*課題一覧*:
1. 本文について次の問いに答えてください。
(a) アメリカ陸軍が購入を求めたヘッドセットは最大何台か。
(b) アメリカ陸軍が政府資金調達法案の中で要求した金額はいくらか。
(c) テスト中に発生したと報告された身体的障害の例として何が挙げられているか。
2. 本文の"500億円超でMicroso"から"たをかけたとみられています。"までの部分を、"頭痛"を"めまい"に変えて書き直す。

*提示本文*:
------------------------

500億円超でMicrosoft HoloLensを追加購入しようとする陸軍に議会が待ったをかける
Microsoftの複合現実(MR)ヘッドセット「HoloLens」の技術をベースにしたヘッドセットを最大6900台購入するというアメリカ陸軍の要求をアメリカ議会が拒否したと報じられています。アメリカ陸軍は1兆7500億ドル(約226兆円)の政府資金調達法案の中で、約4億ドル(約520億円)を要求していましたが、テスト中に頭痛や吐き気といった「任務に影響を与える身体的障害」が発生したと報告されていることで、議会が待ったをかけたとみられています。

------------------------

*与えられた項目*:
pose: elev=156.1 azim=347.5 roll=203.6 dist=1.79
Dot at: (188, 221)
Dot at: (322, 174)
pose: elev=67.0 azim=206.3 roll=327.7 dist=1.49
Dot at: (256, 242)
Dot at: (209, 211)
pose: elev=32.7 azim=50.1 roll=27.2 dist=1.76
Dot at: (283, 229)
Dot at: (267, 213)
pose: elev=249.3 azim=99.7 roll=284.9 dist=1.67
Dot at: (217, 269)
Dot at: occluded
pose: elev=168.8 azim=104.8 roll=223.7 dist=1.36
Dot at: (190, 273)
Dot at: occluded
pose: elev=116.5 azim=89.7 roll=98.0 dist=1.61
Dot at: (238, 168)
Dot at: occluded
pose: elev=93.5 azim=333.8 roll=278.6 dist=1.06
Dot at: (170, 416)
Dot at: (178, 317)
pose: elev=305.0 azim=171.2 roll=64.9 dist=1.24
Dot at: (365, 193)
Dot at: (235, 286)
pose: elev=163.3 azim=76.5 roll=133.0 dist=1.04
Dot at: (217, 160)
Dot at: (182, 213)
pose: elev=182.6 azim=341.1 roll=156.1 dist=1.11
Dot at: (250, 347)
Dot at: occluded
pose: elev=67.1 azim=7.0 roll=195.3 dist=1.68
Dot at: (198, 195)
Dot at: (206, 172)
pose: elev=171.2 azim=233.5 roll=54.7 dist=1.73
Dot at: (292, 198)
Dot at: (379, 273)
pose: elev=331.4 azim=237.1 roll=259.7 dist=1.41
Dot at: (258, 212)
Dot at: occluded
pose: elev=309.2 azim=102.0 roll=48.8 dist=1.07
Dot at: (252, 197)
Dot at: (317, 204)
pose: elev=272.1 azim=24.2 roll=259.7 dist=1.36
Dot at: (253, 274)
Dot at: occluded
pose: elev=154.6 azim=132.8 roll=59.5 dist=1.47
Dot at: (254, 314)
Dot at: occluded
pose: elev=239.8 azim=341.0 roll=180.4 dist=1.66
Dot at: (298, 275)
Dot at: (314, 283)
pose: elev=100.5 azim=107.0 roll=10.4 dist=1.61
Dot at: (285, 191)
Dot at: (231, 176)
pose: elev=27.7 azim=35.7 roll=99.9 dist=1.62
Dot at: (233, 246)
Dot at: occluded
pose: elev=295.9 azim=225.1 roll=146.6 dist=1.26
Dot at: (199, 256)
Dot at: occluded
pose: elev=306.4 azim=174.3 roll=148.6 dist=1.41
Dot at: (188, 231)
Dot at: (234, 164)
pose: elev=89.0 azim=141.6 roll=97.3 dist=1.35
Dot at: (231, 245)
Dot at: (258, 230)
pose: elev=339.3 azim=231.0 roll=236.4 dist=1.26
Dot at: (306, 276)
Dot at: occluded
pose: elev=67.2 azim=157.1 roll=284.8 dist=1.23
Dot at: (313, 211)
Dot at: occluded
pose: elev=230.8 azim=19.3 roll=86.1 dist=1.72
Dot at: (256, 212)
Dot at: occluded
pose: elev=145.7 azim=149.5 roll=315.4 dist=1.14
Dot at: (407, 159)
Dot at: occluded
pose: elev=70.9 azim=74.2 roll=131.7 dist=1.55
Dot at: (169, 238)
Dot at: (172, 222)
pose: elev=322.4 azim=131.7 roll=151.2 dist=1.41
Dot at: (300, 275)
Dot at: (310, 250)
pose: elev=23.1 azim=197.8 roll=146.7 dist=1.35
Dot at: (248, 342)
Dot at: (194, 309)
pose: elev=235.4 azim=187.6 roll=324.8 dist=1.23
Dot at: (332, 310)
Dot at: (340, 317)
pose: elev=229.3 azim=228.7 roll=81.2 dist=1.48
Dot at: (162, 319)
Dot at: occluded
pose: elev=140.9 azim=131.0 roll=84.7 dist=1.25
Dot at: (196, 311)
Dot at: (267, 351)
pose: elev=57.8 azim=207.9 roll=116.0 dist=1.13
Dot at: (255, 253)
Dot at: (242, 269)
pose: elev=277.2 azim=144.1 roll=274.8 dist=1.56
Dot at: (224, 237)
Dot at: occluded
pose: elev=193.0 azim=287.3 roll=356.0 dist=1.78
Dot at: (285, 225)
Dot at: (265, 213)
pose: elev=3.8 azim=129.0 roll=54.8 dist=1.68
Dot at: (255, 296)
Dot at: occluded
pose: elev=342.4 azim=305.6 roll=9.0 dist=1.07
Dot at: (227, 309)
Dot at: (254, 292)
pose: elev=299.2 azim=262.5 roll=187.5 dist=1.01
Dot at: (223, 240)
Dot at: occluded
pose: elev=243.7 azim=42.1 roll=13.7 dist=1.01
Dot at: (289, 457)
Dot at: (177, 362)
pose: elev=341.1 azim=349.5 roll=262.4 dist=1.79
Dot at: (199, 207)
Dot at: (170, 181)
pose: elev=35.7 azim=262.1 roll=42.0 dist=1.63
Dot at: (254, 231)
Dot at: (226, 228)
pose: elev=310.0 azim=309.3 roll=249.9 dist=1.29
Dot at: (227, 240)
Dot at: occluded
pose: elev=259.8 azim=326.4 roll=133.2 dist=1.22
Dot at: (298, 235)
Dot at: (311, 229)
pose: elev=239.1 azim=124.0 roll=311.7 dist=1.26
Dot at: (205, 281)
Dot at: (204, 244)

------------------------

*解答*:
1.
(a) 最大6900台
(b) 約4億ドル(約520億円)
(c) 頭痛や吐き気

2.
500億円超でMicrosoft HoloLensを追加購入しようとする陸軍に議会が待ったをかける
Microsoftの複合現実(MR)ヘッドセット「HoloLens」の技術をベースにしたヘッドセットを最大6900台購入するというアメリカ陸軍の要求をアメリカ議会が拒否したと報じられています。アメリカ陸軍は1兆7500億ドル(約226兆円)の政府資金調達法案の中で、約4億ドル(約520億円)を要求していましたが、テスト中にめまいや吐き気といった「任務に影響を与える身体的障害」が発生したと報告されていることで、議会が待ったをかけたとみられています。